Pennies Saved

They may not be able to drive for another decade, but the most coveted grown-up possession in the minds of the grade-school kids Nan Cohen has met is a hot set of wheels: the Hummer H2 and Mini Cooper, in that order.

Cohen, a certified financial planner at Cleveland Financial Group in Solon, helped devise an eight-week program to teach kids in second and third grades not only the value of a dollar, but also what they can do with it. Her "Value of Money" program introduces kids to such concepts as spending, investing, savings and philanthropy by way of a transparent piggy bank divided into quarters.

"You'd be amazed how much they know about money," Cohen says. "I'm in my mid-40s and when I was growing up you didn't talk about money. Money was almost a taboo subject — a 'birds and the bees' topic. ... They really have an amazing grasp. And they're still at an age where they really learn."

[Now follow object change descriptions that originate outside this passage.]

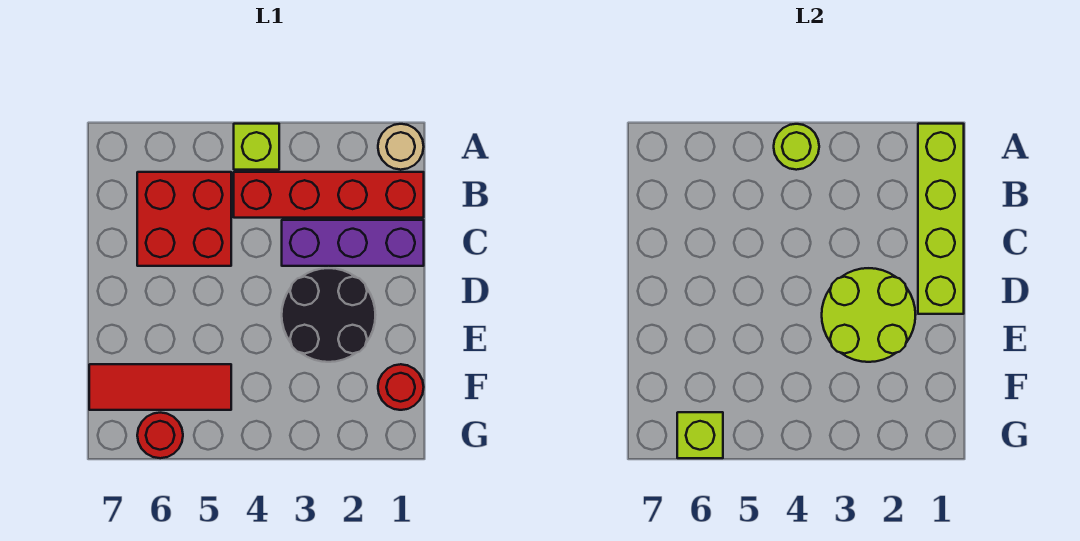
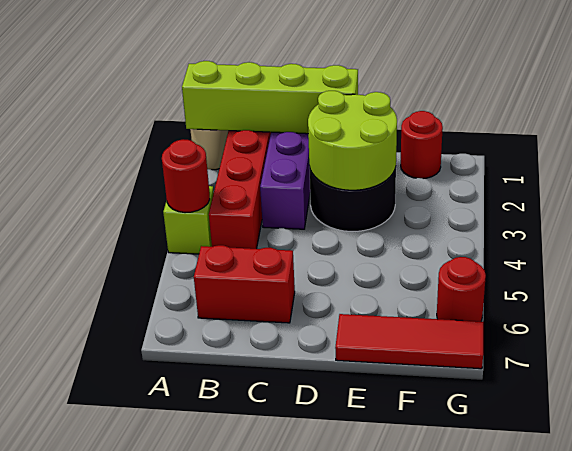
lime 1x1 round brick [774,124,819,170] -> red 1x1 round brick [162,139,210,213]
red 2x2 brick [137,172,231,266] -> red 1x2 brick [194,245,295,323]
red 1x3 tile [89,364,231,410] -> red 1x3 tile turned to [335,314,483,369]
lime 1x1 brick [677,412,723,458] -> none

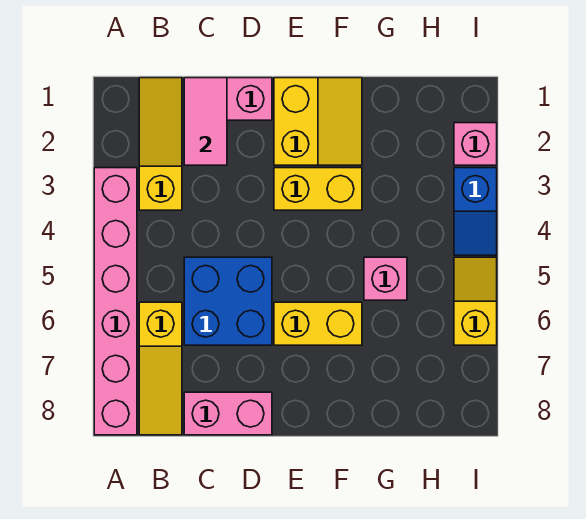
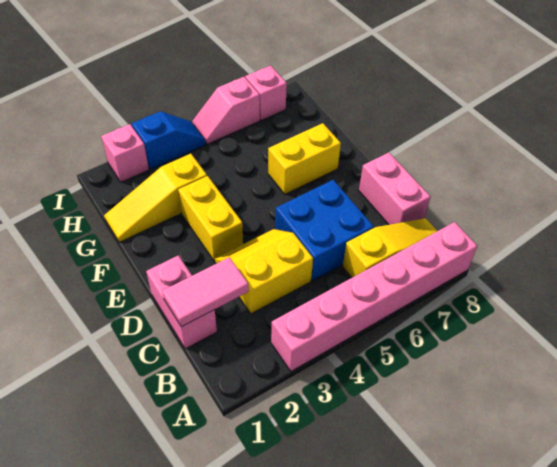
yellow 1x3 slope [139,78,182,210] -> yellow 1x3 slope moved to [104,154,207,242]
yellow 2x2 slope [274,78,362,165] -> yellow 2x2 slope moved to [215,229,313,314]
yellow 1x2 brick [274,302,362,345] -> yellow 1x2 brick turned to [268,123,341,194]
pink 1x1 brick [364,257,407,300] -> pink 1x1 brick moved to [245,65,287,120]
yellow 1x2 slope [454,257,497,345] -> pink 1x2 slope [192,77,260,144]

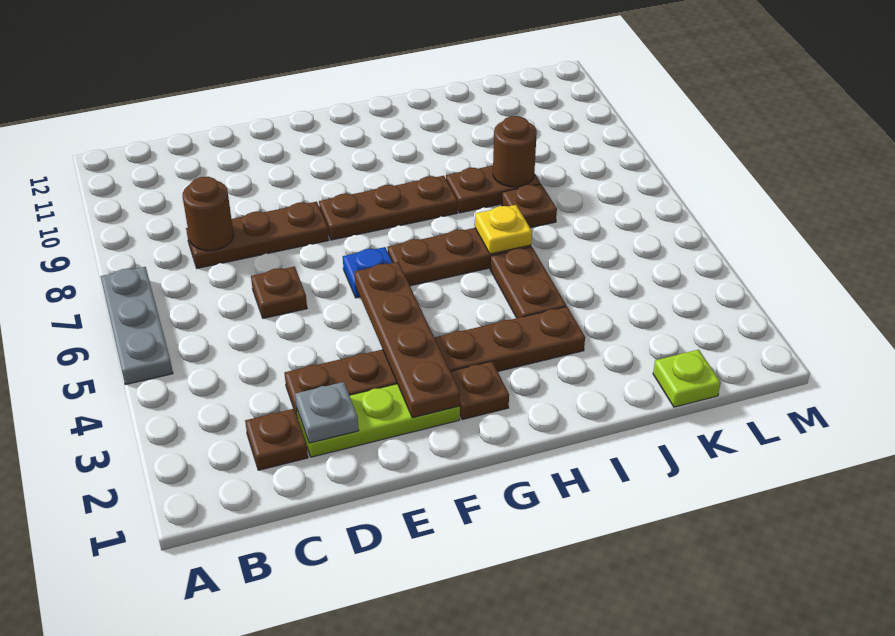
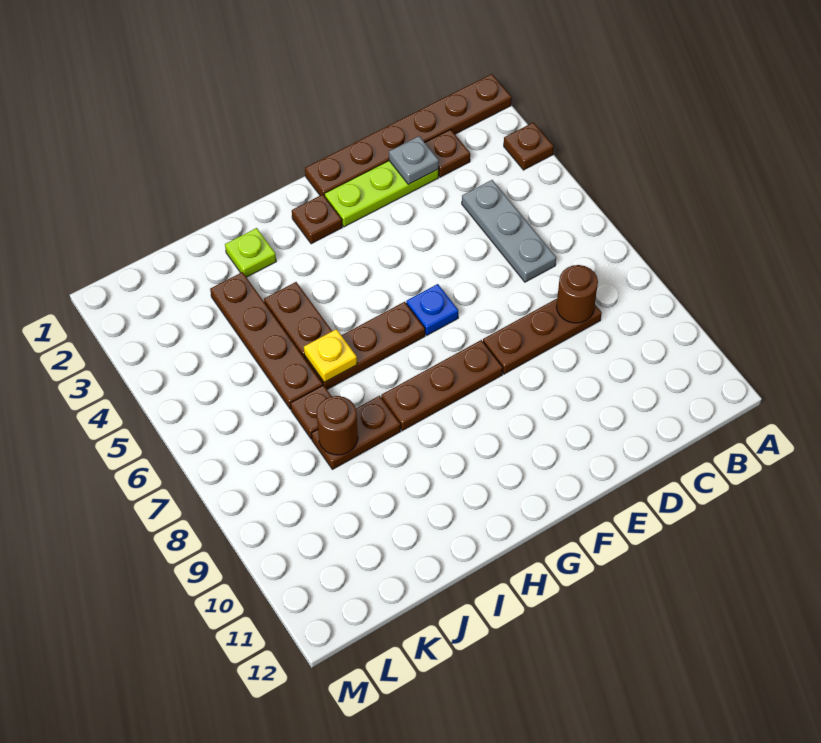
grey 1x3 plate [101,267,173,385] -> grey 1x3 plate moved to [462,180,556,282]
brown 1x6 plate [285,307,585,418] -> brown 1x6 plate moved to [305,74,512,196]
brown 1x1 plate [251,266,307,318] -> brown 1x1 plate moved to [504,122,554,170]
brown 1x4 plate [354,262,460,418] -> brown 1x4 plate moved to [210,272,323,409]
lime 1x1 plate [653,350,721,407] -> lime 1x1 plate moved to [225,228,276,277]

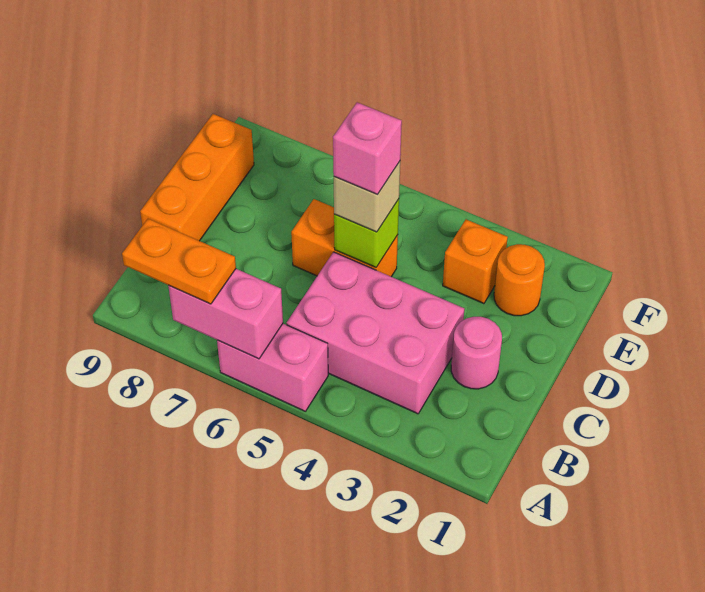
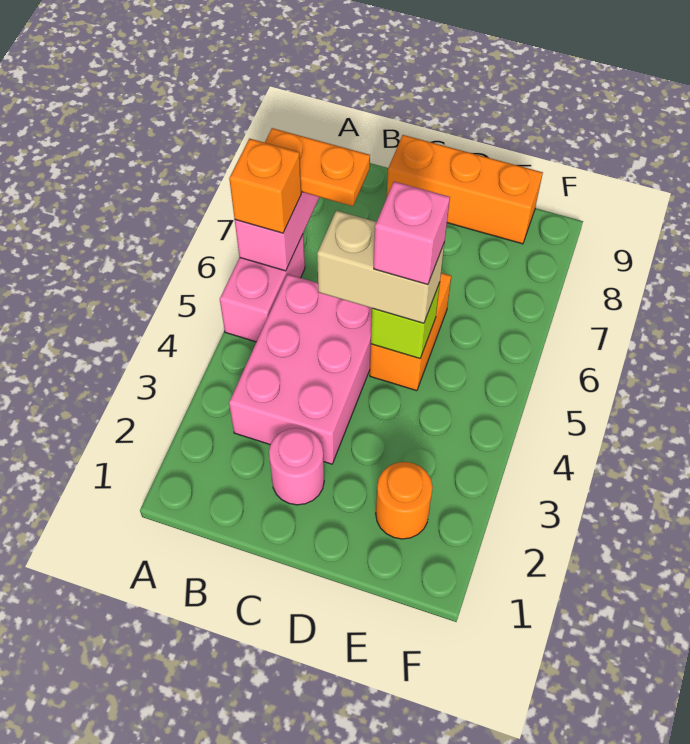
orange 1x2 plate [122,219,236,304] -> orange 1x2 plate turned to [265,128,370,206]
tan 1x1 brick [334,162,400,232] -> tan 1x2 brick [317,211,445,323]
orange 1x1 brick [443,219,508,304] -> orange 1x1 brick moved to [229,139,301,233]

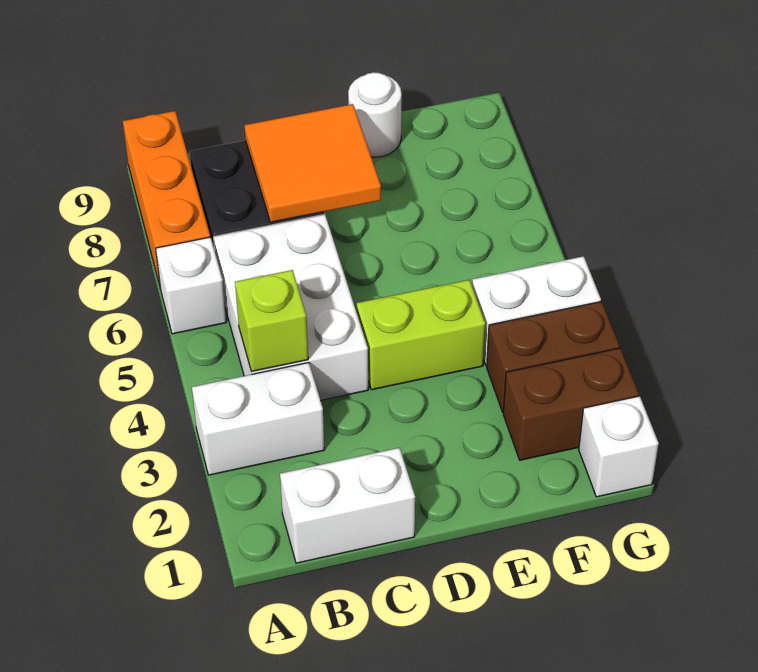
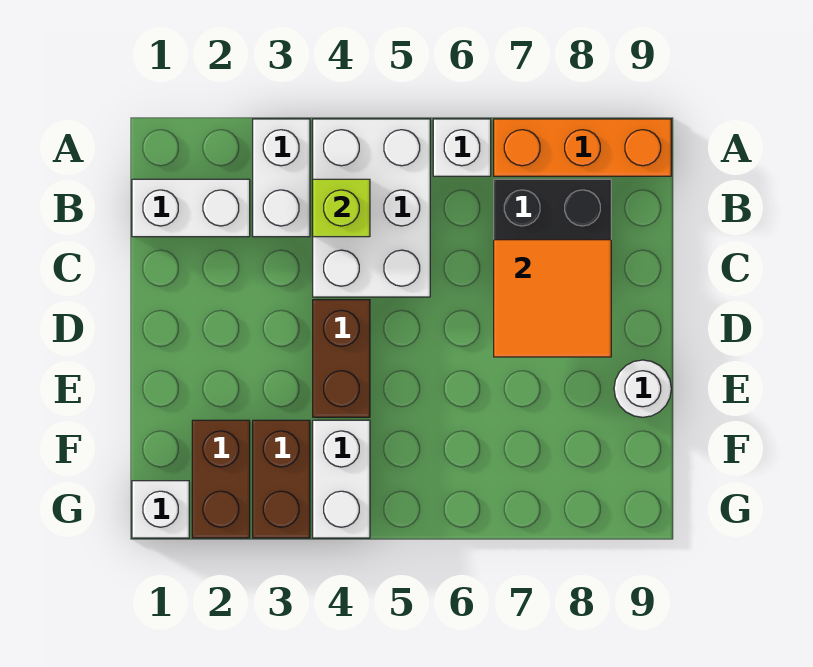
white 1x2 brick [280,448,415,563] -> white 1x2 brick turned to [132,179,250,237]
white 2x3 brick [214,214,368,400] -> white 2x3 brick turned to [313,119,430,297]
lime 1x2 brick [357,280,485,390] -> brown 1x2 brick [313,300,370,417]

Ωchools that participated in the 2003 inaugural program included Orange School District, Kenston Local and Agnon Schools. Lincoln Financial Group, the parent company of Cleveland Financial Group, will test the program in four other markets before rolling it out nationally.

"The teachers tell us the kids paid more attention to this section than any special section they've ever taught," Cohen says. "The workbook and the pig and the curriculum — it's all designed to be a fun experience."